Think of the people who tell you that they work ‘best under pressure’. Think of those nights when you had to race to complete an assignment for the next morning, which focused your mind until you collapsed into bed feeling satisfied with yourself.

This works for some people, some of the time, but it’s not an approach you can sustain, especially during exam time. Trying to cram everything in the night before is likely to lead to lack of sleep and increasing stress. As you hit the top of the bell curve, you’re probably still coping, but one small additional stressor or the exam season can tip you over into the downward side of the curve, into dis-stress.

While everyone is unique in their response to stress, some of the common signs that you may be starting to struggle are:

  • Feeling irritable, nervous, anxious, or tired.
  • Struggling to concentrate, or to sleep.
  • Feeling hopeless.
  • Relationships deteriorating.
  • Withdrawing from your day-to-day life.
  • Physical signs, such as headaches, stomach cramps, and elevated pulse.

No matter what stage of your life and studying you’re at, finding ways to manage the stress associated with being ‘tested’ can establish a set of skills and coping mechanisms that will be helpful throughout life.

The excellent piece on exam stress here on Factfindr written by a young person highlights several ways they find managing the inevitable stress of exams, including organisation and planning, breaks while studying, and a positive and supportive home environment.

On top of these, I would suggest that anyone preparing for, or engaged in writing exams, should try and incorporate the following into your life:

  • Take a break and get some exercise. Get out into the fresh (or cold) air and get your body moving. Make sure you are eating regularly and healthily.
  • Keep hydrated – it’s amazing how a glass of water can revive concentration.
  • Get enough sleep. Without a doubt, lack of sleep will eventually impact on your ability to study and write exams.
  • Avoid alcohol, drugs and too much caffeine…for obvious reasons.
  • Stay connected. This may be more difficult for some than others, but try to reach out to others around you in your residence, your school, your friendship group, your family. Feeling connected, even just to one person, can alleviate stress. Having someone to talk to can make a huge difference. If you feel isolated…see the suggestion under SHOUT below.
  • Plan your exam preparation ahead of time. Feeling prepared can help you to actually engage in the exam process and help to reduce stress. You could relate this to the saying: ‘Work smarter, not harder’.
  • Be aware of your thoughts and how they can affect how you feel and behave. Your thoughts can have a positive or negative impact on your stress levels.
  • Be kind to yourself.

In addition…

The NHS recommends a number of stress-busting apps that can support you during exam periods if you’re feeling anxious, fearful, depressed, having unhelpful thoughts, or struggling to sleep.

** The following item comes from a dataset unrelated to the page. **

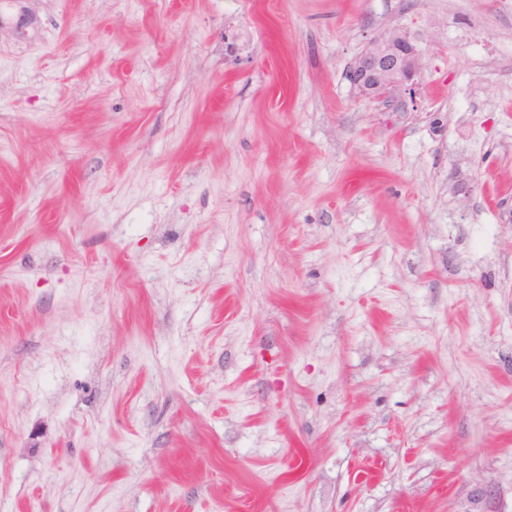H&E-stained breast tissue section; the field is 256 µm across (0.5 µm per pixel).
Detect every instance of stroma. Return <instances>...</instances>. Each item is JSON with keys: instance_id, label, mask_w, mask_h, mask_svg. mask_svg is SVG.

https://www.nhs.uk/apps-library/category/mental-health/

They also have a list of 10 Stress Busters, suggested by Professor Cary Cooper.

https://www.nhs.uk/conditions/stress-anxiety-depression/reduce-stress/

Universities, colleges and schools have student support services which should be advertised on their websites. Seek information and help from professionals if necessary.

If you feel that your stress levels around exam times are rising to crisis levels, you can text SHOUT to 85258 to have a conversation with a trained and clinically supervised Crisis Volunteer, anytime, 24/7. They will help you de-escalate from a ‘hot moment to a cool calm’ so you can get back to your exam preparation and have a peaceful night’s sleep.